A phrase “at least one of” preceding a series of items, with the terms “and” or “or” to separate any of the items, modifies the list as a whole, rather than each member of the list. The phrase “at least one of” does not require selection of at least one item; rather, the phrase allows a meaning that includes at least one of any one of the items, and/or at least one of any combination of the items, and/or at least one of each of the items. By way of example, each of the phrases “at least one of A, B, and C” or “at least one of A, B, or C” refers to only A, only B, or only C; any combination of A, B, and C; and/or at least one of each of A, B, and C.

It is understood that the specific order or hierarchy of steps, operations, or processes disclosed is an illustration of exemplary approaches. Unless explicitly stated otherwise, it is understood that the specific order or hierarchy of steps, operations, or processes may be performed in different order. Some of the steps, operations, or processes may be performed simultaneously or may be performed as a part of one or more other steps, operations, or processes. The accompanying method claims, if any, present elements of the various steps, operations or processes in a sample order, and are not meant to be limited to the specific order or hierarchy presented. These may be performed in serial, linearly, in parallel or in different order. It should be understood that the described instructions, operations, and systems can generally be integrated together in a single software/hardware product or packaged into multiple software/hardware products.
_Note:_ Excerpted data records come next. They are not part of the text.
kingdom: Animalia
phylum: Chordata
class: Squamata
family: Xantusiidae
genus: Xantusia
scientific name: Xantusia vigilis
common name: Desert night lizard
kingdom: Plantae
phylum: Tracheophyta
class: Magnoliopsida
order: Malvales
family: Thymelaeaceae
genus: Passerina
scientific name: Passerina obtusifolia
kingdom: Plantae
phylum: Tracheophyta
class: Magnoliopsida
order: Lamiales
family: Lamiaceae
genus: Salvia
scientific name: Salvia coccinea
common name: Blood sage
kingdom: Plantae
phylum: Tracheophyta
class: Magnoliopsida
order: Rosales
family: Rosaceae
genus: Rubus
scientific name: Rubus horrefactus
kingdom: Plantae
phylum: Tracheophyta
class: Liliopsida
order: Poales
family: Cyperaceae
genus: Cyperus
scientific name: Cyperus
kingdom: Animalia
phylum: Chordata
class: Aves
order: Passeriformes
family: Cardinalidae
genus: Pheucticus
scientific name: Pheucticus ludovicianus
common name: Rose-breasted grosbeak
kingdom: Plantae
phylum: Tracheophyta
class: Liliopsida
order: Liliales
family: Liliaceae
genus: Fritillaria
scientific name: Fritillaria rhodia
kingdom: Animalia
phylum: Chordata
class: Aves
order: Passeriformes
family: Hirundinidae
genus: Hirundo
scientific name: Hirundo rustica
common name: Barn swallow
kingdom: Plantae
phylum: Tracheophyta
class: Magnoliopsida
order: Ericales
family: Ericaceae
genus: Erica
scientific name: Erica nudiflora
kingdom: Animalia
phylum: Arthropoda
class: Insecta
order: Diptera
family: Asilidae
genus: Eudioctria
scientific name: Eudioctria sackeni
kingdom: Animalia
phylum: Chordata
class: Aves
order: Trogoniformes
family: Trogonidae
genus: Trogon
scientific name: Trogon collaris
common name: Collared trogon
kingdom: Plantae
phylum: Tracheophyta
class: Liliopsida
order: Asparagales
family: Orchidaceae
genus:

The disclosure is provided to enable any person skilled in the art to practice the various aspects described herein. In some instances, well-known structures and components are shown in block diagram form in order to avoid obscuring the concepts of the subject technology. The disclosure provides various examples of the subject technology, and the subject technology is not limited to these examples. Various modifications to these aspects will be readily apparent to those skilled in the art, and the principles described herein may be applied to other aspects.

All structural and functional equivalents to the elements of the various aspects described throughout this disclosure that are known or later come to be known to those of ordinary skill in the art are expressly incorporated herein by reference and are intended to be encompassed by the claims. Moreover, nothing disclosed herein is intended to be dedicated to the public regardless of whether such disclosure is explicitly recited in the claims. No claim element is to be construed under the provisions of 35 U.S.C. § 112, sixth paragraph, unless the element is expressly recited using a phrase means for or, in the case of a method claim, the element is recited using the phrase step for.

The title, background, brief description of the drawings, abstract, and drawings are hereby incorporated into the disclosure and are provided as illustrative examples of the disclosure, not as restrictive descriptions. It is submitted with the understanding that they will not be used to limit the scope or meaning of the claims. In addition, in the detailed description, it can be seen that the description provides illustrative examples and the various features are grouped together in various implementations for the purpose of streamlining the disclosure. This method of disclosure is not to be interpreted as reflecting an intention that the claimed subject matter requires more features than are expressly recited in each claim. Rather, as the following claims reflect, inventive subject matter lies in less than all features of a single disclosed configuration or operation. The following claims are hereby incorporated into the detailed description, with each claim standing on its own as a separately claimed subject matter.

The claims are not intended to be limited to the aspects described herein, but are to be accorded the full scope consistent with the language claims and to encompass all legal equivalents. Notwithstanding, none of the claims are intended to embrace subject matter that fails to satisfy the requirements of the applicable patent law. nor should they be interpreted in such a way.